Terungkap Alasan User Paylater Dibatasi Minimal Gaji Rp3 Juta

JAKARTA – Otoritas Jasa Keuangan (OJK) berada dalam menyiapkan pengaturan terkait dengan skema Buy Now Pay Later bagi Korporasi Pendanaan (PP BNPL). Di mana, pembiayaan paylater belaka diberikan terhadap pelanggan atau debitur dengan usia minimal 18 tahun atau sudah menikah dan juga miliki pendapatan minimal sebesar Rp3 jt per bulan.

“Yang jadi pertimbangannya tentu belaka di rangka menguatkan pelindungan konsumen kemudian masyarakat, dan juga mengantisipasi prospek terjadinya jebakan utang bagi pengguna perusahaan pembiayaan yang menawarkan komoditas bnpl ini,” ujar Kepala Eksekutif Pengawas Lembaga Pembiayaan, Korporasi Modal Ventura, Lembaga Keuangan Mikro lalu Lembaga Jasa Keuangan OJK, Agusman di konferensi pers secara daring pada Selasa (7/1/2025).

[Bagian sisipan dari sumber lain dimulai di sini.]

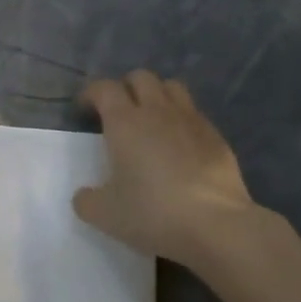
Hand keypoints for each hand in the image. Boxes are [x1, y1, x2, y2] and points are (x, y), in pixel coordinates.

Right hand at [73, 70, 257, 265]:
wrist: (214, 223)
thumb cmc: (152, 213)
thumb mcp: (105, 215)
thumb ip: (87, 201)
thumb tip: (84, 195)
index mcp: (125, 122)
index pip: (104, 88)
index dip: (91, 94)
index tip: (85, 110)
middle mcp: (158, 111)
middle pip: (141, 77)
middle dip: (125, 88)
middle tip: (118, 112)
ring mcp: (191, 120)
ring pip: (172, 87)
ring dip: (157, 95)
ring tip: (150, 119)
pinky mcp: (216, 135)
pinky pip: (194, 113)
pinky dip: (181, 119)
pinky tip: (180, 144)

Agusman menambahkan, pembatasan ini juga diadakan untuk melindungi penduduk teristimewa bagi yang dimaksud bukan memiliki literasi keuangan yang mana memadai pada menggunakan komoditas kemudian layanan keuangan, sekaligus mengembangkan serta menguatkan bidang perusahaan pembiayaan.

“Hal itu akibat bidang usaha BNPL menjadi fokus terkini lalu sejumlah sekali perusahaan pembiayaan yang beralih terhadap kegiatan ini dalam aktivitas mereka,” ujar Agusman.

Sebagai informasi, kewajiban pemenuhan menghadapi persyaratan/kriteria nasabah/debitur dimaksud efektif berlaku terhadap pembelian nasabah/debitur baru, dan/atau perpanjangan pembiayaan PP BNPL, paling lambat tanggal 1 Januari 2027.

Selanjutnya, perusahaan pembiayaan yang digunakan menyelenggarakan kegiatan BNPL harus menyampaikan notifikasi terhadap klien atau debitur mengenai perlunya kehati-hatian di pengaplikasian BNPL, termasuk pencatatan kegiatan debitur pada pada Sistem Layanan Data Keuangan (SLIK).

Di samping itu, OJK juga dapat melakukan peninjauan kembali terhadap pengaturan yang disebutkan pada berhadapan dengan dengan mempertimbangkan antara lain kondisi perekonomian, stabilitas sistem keuangan, dan juga perkembangan bidang PP BNPL.